▸ TEXT SEGMENT
**********
Language: A Cluster Analysis of Reality

Cluster analysis is the process of quantitatively grouping data in such a way that observations in the same group are more similar to each other than to those in other groups. This image should clear it up.

Whenever you do a cluster analysis, you do it on a specific set of variables: for example, I could cluster a set of customers against the two variables of satisfaction and brand loyalty. In that analysis, I might identify four clusters: (loyalty:high, satisfaction:low), (loyalty:low, satisfaction:low), (loyalty:high, satisfaction:high), and (loyalty:low, satisfaction:high). I might then label these four clusters to identify their characteristics for easy reference: “supporters”, “alienated”, “fans” and “roamers”, respectively.

What does that have to do with language?

Let’s take a word, “human”. If I define “human” as “featherless biped”, I’m effectively doing three things. One, I’m clustering an n-dimensional “reality-space”, which contains all the things in the universe graphed according to their properties, against the two variables ‘feathered’ and ‘bipedal’. Two, I’m pointing to the cluster of things which are (feathered:false, bipedal:true). Three, I’m labeling that cluster “human”.

This, the Aristotelian definition of “human”, isn’t very specific. It’s only clustering reality-space on two variables, so it ends up including some things that shouldn’t actually belong in the cluster, like apes and plucked chickens. Still, it’s good enough for most practical purposes, and assuming there aren’t any apes or plucked chickens around, it’ll help you to identify humans as separate from other things, like houses, vases, sandwiches, cats, colors, and mathematical theorems.

If we wanted to be more specific with our “human” definition, we could add a few more dimensions to our cluster analysis—add a few more attributes to our definition—and remove those outliers. For example, we might define “human” as “featherless bipedal mammals with red blood and 23 pairs of chromosomes, who reproduce sexually and use syntactical combinatorial language”. Now, we’re clustering reality-space against seven dimensions, instead of just two, and we get a more accurate analysis.
**********
▸ WHAT TO WORK ON
1. In the piece on language and cluster analysis, what label is given to the customer cluster with high loyalty and low satisfaction?
2. Copy word for word the passage of the piece on language and cluster analysis that opens with the words containing "Cluster analysis is" and closes with "do with language?".

▸ SUPPLIED DATA
**********
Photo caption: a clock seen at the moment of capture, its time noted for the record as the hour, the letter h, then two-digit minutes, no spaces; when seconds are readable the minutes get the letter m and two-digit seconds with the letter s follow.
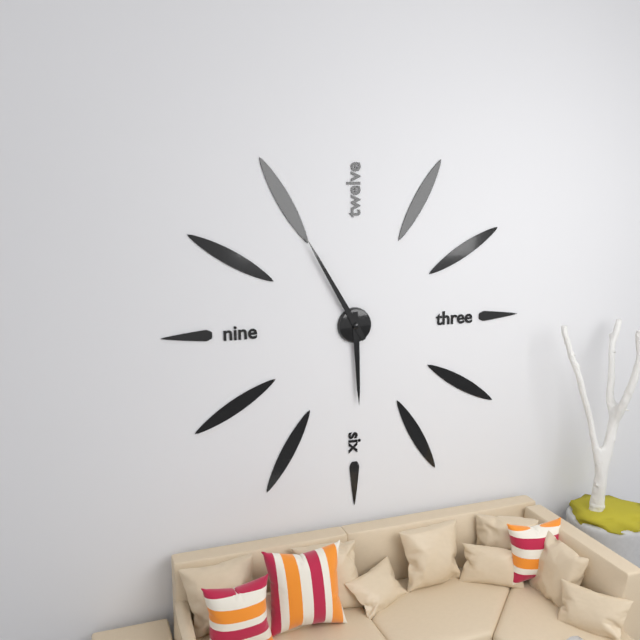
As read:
**********
▸ ANSWERS FOR THIS EXERCISE
1. "Supporters"

2.
Cluster analysis is the process of quantitatively grouping data in such a way that observations in the same group are more similar to each other than to those in other groups. This image should clear it up.

Whenever you do a cluster analysis, you do it on a specific set of variables: for example, I could cluster a set of customers against the two variables of satisfaction and brand loyalty. In that analysis, I might identify four clusters: (loyalty:high, satisfaction:low), (loyalty:low, satisfaction:low), (loyalty:high, satisfaction:high), and (loyalty:low, satisfaction:high). I might then label these four clusters to identify their characteristics for easy reference: “supporters”, “alienated”, “fans” and “roamers”, respectively.

What does that have to do with language?